Reuters | Jessica Resnick-Ault | June 27, 2017
About 300 BP workers commute 150 miles here by helicopter, from the Louisiana coast to a deep-sea drilling platform that can produce more oil in a day than a West Texas rig can pump in a year.
On the deck of Thunder Horse, they work two-week shifts, drink seawater from a desalination plant, and eat ribs and chicken ferried in by boat. On the ocean floor, robots provide remote eyes and arms as drills extract up to 265,000 barrels per day.
“There’s a whole city below us,” said Jim Pearl, Marine Team Leader on the platform.
This is just one of the four Gulf of Mexico platforms on which BP has staked its future in U.S. oil production.
Seven years after its Deepwater Horizon explosion and oil spill, BP is betting tens of billions of dollars on the prospect that it can slash the costs of offshore drilling by half or more – just as shale oil producers have done onshore.

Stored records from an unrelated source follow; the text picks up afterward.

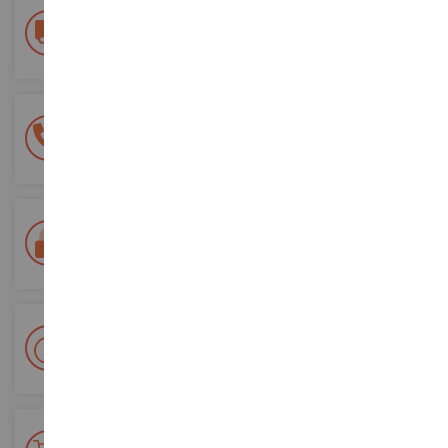
Frais de ports offerts
dès 150€ d'achat
(en France métropolitaine)
Une équipe de 8 personnes
à votre écoute du lundi au samedi
Tél. 02 33 96 02 79
Paiement 100% sécurisé
Sécurisation de tous vos paiements
Livraison en 48/72h
Colissimo suivi La Poste et points relais
+ de 15 000 références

The firm says it can do that while it continues to pay an estimated $61 billion in total costs and damages from the worst spill in history – and without compromising safety.
BP’s Gulf platforms are key to a global strategy calling for up to $17 billion in annual investments through 2021 to increase production by about 5 percent each year, Chief Executive Officer Bob Dudley recently told investors.

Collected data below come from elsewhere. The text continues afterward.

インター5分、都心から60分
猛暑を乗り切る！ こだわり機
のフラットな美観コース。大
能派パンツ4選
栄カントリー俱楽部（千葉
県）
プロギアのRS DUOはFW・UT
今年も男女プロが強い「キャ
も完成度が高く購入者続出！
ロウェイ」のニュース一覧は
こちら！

“Our strategy is to take this investment that we spent so much money building, and keep it full” to the platform’s capacity, Richard Morrison, BP’s regional president for the Gulf of Mexico, told Reuters during the first tour of a BP Gulf drilling platform since the disaster. “We’re also exploring for larger pools of oil.”
BP’s deepwater double-down is all the more striking for the contrast to its chief competitors, who have cooled on offshore investments in light of the lower costs and quicker returns of onshore shale plays.
While BP has some onshore U.S. developments, the firm is notably absent from the industry’s rush into shale oil fields of the West Texas Permian Basin.
Majors including Exxon Mobil Corp (XOM.N), Chevron Corp (CVX.N) and Royal Dutch Shell (RDSa.L) have maintained Gulf operations but focused expansions on U.S. shale. Exxon Mobil doubled its acreage in the Permian in a deal earlier this year.
Freeport-McMoRan (FCX.N) and Devon Energy Corp (DVN.N) have pulled out of Gulf drilling entirely in recent years. Anadarko Petroleum Corp (APC.N) took a $435-million dollar write-down in May on its Shenandoah project in the Gulf, deciding it could not profit with oil prices hovering at about $50 a barrel.